Studies in C. elegans support the aforementioned notion. Global inhibition of sphingolipid synthesis via mutation of the sptl-1/spt gene prolongs the life span of C. elegans (21). Loss of Sph kinase reduces the levels of S1P and significantly shortens life span (34), implying that the S1P subclass may act to promote worm longevity. Two additional studies investigated the roles of CerS in C. elegans life span regulation. Each CerS has unique substrate specificity and is thus responsible for the formation of Cer containing specific side-chain fatty acids. The genome of C. elegans encodes three CerS genes: hyl-1, hyl-2, and lagr-1. HYL-1 is required for the synthesis of sphingolipids with very long acyl chains (≥24), whereas HYL-2 produces sphingolipids with fatty acyl chains in the range of C20 to C22 (35). Mutation of hyl-2 reduces life span (34, 36), whereas double mutations of hyl-1 and larg-1 increase life span (36). Consistent with the hyl-2 life span result, our recent work found that sphingolipids containing the C22 fatty acyl chain are also required for longevity (7). In addition, we determined that C22 GlcCer is responsible for longevity and that it likely acts as a microdomain component on lysosomal membranes (7). These findings suggest that different sphingolipid subclasses, and even the same subclass with different fatty acyl chains, may play distinct roles in life span regulation.

_SUPPLIED INFORMATION_:
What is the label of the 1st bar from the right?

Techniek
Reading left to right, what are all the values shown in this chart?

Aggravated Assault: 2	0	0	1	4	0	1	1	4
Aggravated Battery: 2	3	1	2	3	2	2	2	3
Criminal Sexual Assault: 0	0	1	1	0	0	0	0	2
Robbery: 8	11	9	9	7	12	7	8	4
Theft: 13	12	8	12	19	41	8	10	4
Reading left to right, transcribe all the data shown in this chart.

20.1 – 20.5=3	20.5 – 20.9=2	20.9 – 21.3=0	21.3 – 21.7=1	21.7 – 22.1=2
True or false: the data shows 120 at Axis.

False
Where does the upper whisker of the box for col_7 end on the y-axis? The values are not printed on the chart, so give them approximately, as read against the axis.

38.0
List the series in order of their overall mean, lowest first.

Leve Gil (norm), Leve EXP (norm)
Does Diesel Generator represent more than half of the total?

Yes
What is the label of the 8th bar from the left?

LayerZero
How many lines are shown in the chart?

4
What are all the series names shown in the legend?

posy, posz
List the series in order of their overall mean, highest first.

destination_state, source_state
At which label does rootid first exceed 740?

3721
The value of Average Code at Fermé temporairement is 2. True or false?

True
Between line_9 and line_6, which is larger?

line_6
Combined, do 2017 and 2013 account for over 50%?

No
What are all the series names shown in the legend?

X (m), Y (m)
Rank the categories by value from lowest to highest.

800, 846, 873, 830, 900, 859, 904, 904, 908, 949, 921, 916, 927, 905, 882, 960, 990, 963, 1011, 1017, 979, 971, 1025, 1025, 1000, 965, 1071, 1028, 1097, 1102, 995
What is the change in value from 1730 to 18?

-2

_PARTS OF THE EXERCISE_:
A - Answer these questions from the sphingolipid passage:
(i) What effect does mutation of the sptl-1/spt gene have on the life span of C. elegans?
(ii) What range of fatty acyl chain lengths does HYL-2 produce?
(iii) Which sphingolipid did the authors determine is responsible for longevity?
B - For each statement, state whether the sphingolipid passage agrees, and quote the words that decide it:
(i) Loss of Sph kinase raises the levels of S1P.
(ii) HYL-1 is needed to synthesize sphingolipids with very long acyl chains.
(iii) Mutation of hyl-2 extends life span.
C - Continue the sphingolipid passage from its final sentence.
The rows have no connection to the sphingolipid passage.

_ANSWER LIST_:
A -
(i) It prolongs the life span.
(ii) C20 to C22.
(iii) C22 GlcCer.

B -
(i) No: "Loss of Sph kinase reduces the levels of S1P"
(ii) Yes: "HYL-1 is required for the synthesis of sphingolipids with very long acyl chains (≥24)"
(iii) No: "Mutation of hyl-2 reduces life span"

C -
The lysosome is a critical hub for mediating the effects of sphingolipids on aging

Aging is associated with functional declines in numerous organelles, including the lysosome. The acidity, function, and homeostasis of lysosomes are all compromised as a result of aging, and preventing this decline extends the life span of model organisms (37, 38, 39). Accordingly, the enhancement of autophagy, which requires functional lysosomes to degrade ingested cargos, is recognized as a common mechanism in various life span–extension paradigms (reviewed in Ref. (40)). Moreover, mTOR, a key regulator of animal aging, is activated on lysosomal membranes and is thus influenced by lysosome homeostasis (41, 42, 43). In addition, lysosomal metabolites and ions, such as amino acids, calcium, and iron, play critical roles in the process of aging and aging-related diseases. For instance, when released from lysosomes, these molecules can affect the functions of secondary organelles, such as mitochondria, and thus have an indirect effect on aging via organelle communications (44, 45). Therefore, the lysosome is a crucial organelle for aging regulation.

The lysosome is also essential for sphingolipid homeostasis. It is not only responsible for sphingolipid degradation (Fig. 1A) but also regulates their metabolism. For instance, mTOR regulates sphingolipid metabolism in yeast and mammalian cells by targeting the enzymes in sphingolipid synthesis (46, 47, 48, 49). The regulation between the lysosome and sphingolipids is mutual. Lysosomes can either respond to or be influenced by sphingolipid metabolites. Recent research indicates that sphingolipids regulate numerous aspects of lysosomes, not just in the context of LSDs. Thus, we will discuss the sphingolipid regulation of lysosomes in detail and propose how this might be integrated into aging regulation in the following sections. Several primary lysosomal functions/molecules are covered: lysosomal degradation, mTOR activity, lysosomal calcium, lysosomal cell death, and lysosomal-to-mitochondrial communication (Fig. 2).

Figure 2.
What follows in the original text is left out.